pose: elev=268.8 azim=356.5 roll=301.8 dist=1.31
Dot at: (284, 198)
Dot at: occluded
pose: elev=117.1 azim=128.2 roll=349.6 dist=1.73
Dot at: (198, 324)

※

** Requirements **
Render each line of the records above as a numbered list, omitting any blank lines.

** Written answer **
1. pose: elev=268.8 azim=356.5 roll=301.8 dist=1.31
2. Dot at: (284, 198)
3. Dot at: occluded
4. pose: elev=117.1 azim=128.2 roll=349.6 dist=1.73
5. Dot at: (198, 324)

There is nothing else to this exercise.